DATA FOR ANALYSIS Block Start

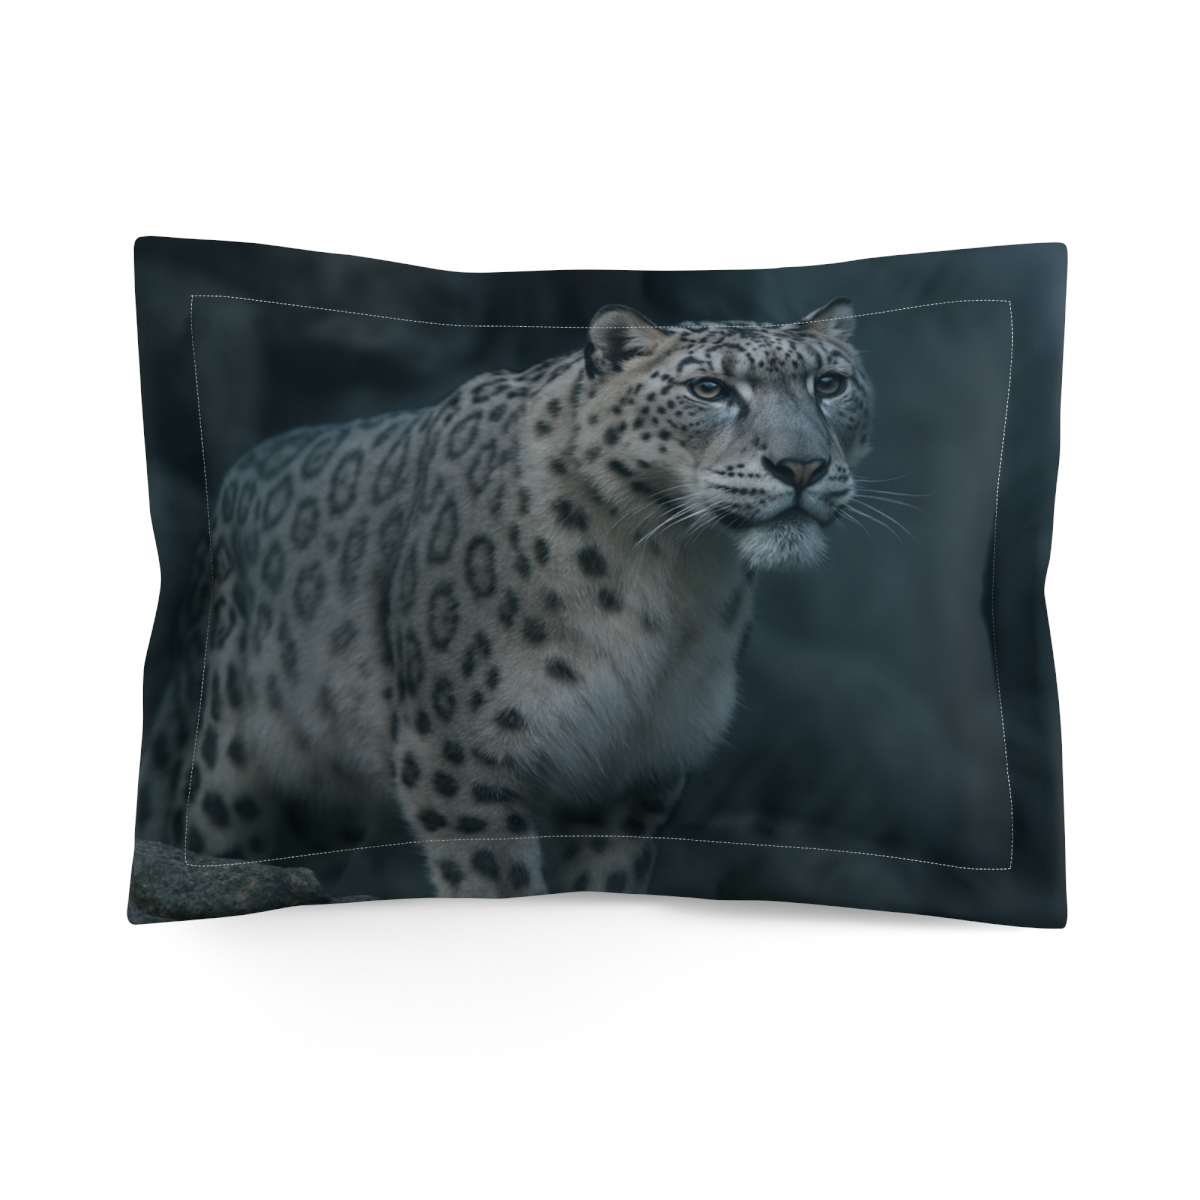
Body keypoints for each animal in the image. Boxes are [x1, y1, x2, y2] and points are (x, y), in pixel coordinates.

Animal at [137, 299, 874, 898]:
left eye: (829, 384)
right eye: (711, 388)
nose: (801, 466)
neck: (675, 578)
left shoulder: (639, 773)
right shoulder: (462, 755)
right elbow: (498, 882)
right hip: (224, 780)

DATA FOR ANALYSIS Block End

WORK TO COMPLETE -> From the entries, copy every line in which the string "right" can be found.

SOLUTION TO THIS PROBLEM ->
right eye: (711, 388)
right shoulder: (462, 755)
right elbow: (498, 882)
right hip: (224, 780)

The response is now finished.